Безусловно, семиотика играет здесь наиболее заметную роль: это та область гуманитаристики, вне которой «феномен» Эко не может быть осмыслен и вообще труднопредставим. В нынешнее ее состояние он внес весьма существенный вклад, а свое видение общей семиотики Умберто Эко (как и всякий другой семиотик, рано или поздно одолеваемый соблазном систематизировать, обобщить и о-научить эту дисциплину) уже представил в таких текстах, как Отсутствующая структура, Теория семиотики, Семиотика и философия языка. Семиотика, с точки зрения одного из ее отцов-основателей (и безусловного авторитета для Умберто Эко) — Чарлза Сондерса Пирса, исследуя проблему репрезентации, во главу угла ставит идею неограниченного семиозиса, или процесса интерпретации знака (в котором нет ни первичной, ни конечной интерпретанты). Апелляция к Пирсу и его представлению о сущности семиотического знания здесь не случайна. С одной стороны, Пирс был и остается ключевой фигурой в современной семиотике, именно его теория помогла Эко развить собственную семиотическую концепцию в конце 60-х гг. в процессе его полемики с лингвистическим структурализмом. С другой стороны, если и существует некая константная проблема, связывающая в единый смысловой узел философские, семиотические и литературные тексты Эко, то это, скорее всего, именно проблема интерпретации (понимаемой и в узко семиотическом, и более широком смыслах) — бесконечно интересного процесса-события, свершающегося между «текстом» (не только литературным) и его интерпретатором. Поэтому именно феномен интерпретации и те текстуальные стратегии, которые оказываются вовлеченными в эту семиотическую игру, создают то проблемное поле, на котором будет разворачиваться данное исследование, посвященное анализу концептуальных инноваций итальянского теоретика. Следует также уточнить, что под «контекстом» в данном случае имеется в виду не общий социокультурный фон или философская ситуация определенного периода и в определенном месте и даже не столько the state of the art — состояние проблемы рецепции художественного текста в семиотике и теории литературы в 1970-80-х гг., сколько эволюция взглядов самого Умберто Эко на проблемы читателя, текста и интерпретации.

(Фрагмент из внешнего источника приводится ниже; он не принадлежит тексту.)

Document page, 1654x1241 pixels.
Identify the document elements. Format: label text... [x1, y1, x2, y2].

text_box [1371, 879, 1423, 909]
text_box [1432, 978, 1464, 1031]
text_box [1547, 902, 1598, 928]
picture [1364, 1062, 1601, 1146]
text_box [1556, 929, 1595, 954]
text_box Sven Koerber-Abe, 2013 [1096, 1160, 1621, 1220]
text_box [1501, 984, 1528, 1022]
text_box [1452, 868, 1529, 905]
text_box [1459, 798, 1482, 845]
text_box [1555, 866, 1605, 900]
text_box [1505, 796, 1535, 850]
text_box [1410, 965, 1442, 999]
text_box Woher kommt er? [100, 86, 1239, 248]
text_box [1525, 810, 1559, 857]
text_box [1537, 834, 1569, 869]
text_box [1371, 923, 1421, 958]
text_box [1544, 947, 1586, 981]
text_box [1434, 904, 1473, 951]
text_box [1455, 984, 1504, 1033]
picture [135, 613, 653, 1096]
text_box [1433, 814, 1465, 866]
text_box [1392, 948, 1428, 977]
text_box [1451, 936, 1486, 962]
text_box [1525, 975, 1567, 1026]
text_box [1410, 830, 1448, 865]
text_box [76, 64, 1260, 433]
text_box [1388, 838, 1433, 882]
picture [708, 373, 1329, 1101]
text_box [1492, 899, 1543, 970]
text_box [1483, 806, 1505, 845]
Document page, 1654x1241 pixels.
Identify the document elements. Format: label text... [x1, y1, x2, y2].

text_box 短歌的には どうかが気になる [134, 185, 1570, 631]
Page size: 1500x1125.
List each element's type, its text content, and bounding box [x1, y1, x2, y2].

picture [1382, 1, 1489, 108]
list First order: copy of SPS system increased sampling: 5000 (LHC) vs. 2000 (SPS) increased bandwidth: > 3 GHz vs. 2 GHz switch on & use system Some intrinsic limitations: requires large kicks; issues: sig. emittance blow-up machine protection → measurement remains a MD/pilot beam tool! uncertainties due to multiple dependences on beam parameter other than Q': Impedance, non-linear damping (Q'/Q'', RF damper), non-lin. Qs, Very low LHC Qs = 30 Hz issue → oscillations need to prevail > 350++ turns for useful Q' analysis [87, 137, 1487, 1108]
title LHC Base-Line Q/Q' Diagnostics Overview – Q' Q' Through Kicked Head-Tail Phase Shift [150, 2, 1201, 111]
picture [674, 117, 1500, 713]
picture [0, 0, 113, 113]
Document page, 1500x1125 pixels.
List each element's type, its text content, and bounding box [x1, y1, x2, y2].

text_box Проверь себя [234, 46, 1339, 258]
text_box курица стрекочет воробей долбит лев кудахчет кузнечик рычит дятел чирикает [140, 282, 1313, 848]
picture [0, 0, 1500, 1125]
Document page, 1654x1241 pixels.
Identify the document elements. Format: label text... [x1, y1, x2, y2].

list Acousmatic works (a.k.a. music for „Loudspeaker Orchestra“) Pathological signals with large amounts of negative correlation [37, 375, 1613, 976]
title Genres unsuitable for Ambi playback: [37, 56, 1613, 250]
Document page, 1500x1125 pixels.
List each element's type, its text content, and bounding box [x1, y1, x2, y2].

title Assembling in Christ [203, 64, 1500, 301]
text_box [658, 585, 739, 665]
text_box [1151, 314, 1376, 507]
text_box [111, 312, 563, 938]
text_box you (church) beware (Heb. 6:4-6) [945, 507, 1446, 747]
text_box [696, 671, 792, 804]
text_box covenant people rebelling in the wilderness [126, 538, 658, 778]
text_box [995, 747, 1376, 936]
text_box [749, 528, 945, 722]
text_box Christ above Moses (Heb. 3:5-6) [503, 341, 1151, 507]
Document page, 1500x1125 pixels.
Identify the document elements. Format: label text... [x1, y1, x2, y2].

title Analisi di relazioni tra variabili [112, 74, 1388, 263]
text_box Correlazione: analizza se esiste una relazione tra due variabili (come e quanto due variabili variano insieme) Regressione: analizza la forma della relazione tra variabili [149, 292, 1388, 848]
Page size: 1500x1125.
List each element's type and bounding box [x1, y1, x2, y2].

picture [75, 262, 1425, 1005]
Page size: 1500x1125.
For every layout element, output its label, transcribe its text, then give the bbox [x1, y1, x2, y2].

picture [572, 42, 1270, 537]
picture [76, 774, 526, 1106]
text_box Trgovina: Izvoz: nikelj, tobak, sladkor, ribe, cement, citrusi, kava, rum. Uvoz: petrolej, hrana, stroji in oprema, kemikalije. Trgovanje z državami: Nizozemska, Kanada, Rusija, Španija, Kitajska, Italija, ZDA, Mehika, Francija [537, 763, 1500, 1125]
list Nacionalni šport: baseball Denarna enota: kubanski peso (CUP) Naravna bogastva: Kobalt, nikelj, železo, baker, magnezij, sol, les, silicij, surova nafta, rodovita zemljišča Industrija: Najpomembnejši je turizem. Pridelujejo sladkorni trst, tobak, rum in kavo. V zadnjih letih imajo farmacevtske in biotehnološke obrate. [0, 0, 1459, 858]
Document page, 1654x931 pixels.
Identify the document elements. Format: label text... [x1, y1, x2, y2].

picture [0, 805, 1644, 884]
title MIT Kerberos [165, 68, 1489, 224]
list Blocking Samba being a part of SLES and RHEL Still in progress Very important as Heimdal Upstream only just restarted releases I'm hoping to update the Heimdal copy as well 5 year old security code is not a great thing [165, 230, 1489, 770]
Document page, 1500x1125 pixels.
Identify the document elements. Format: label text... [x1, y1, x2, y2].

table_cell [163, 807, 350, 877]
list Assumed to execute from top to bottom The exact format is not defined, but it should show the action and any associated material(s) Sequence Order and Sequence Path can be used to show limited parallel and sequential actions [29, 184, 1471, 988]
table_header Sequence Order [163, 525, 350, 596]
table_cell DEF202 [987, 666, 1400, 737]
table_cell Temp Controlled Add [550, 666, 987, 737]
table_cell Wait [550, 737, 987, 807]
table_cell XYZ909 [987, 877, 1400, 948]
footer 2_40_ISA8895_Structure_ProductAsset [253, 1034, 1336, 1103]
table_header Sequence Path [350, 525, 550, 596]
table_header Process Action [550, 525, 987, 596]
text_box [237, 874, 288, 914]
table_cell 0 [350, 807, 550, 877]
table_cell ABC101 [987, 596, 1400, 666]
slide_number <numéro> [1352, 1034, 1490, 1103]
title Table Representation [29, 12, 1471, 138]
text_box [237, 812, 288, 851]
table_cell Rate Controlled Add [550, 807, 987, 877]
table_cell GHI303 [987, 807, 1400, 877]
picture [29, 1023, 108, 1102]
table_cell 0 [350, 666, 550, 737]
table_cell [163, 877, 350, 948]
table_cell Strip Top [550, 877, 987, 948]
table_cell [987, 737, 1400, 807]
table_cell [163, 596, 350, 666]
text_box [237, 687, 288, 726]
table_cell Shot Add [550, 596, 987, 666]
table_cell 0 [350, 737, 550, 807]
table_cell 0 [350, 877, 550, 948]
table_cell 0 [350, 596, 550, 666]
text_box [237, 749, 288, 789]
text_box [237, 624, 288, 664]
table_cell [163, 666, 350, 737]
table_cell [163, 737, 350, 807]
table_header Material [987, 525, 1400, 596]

Каковы те жанровые конвенции, которых придерживался автор данного текста? Вопрос не праздный для академического мира, двумя полюсами которого являются диссертации и эссеистика — столь отличные по своей природе жанры. Проще всего было бы ответить на этот вопрос в негативных терминах: данный текст не претендует на строгую научность, он не может быть определен как философское или собственно семиотическое исследование, он не совсем вписывается в жанр интеллектуальной биографии (или, тем более, агиографии), он не может быть квалифицирован как «заметки на полях» или же как собственно эссеистика. С определенностью можно сказать лишь о том, что труднее всего было бороться с соблазном миметического письма — стиль Эко провоцирует на подобный жест любого автора, пишущего о нем и его текстах. Вопрос о жанре вполне можно было бы адресовать и самому Умберто Эко.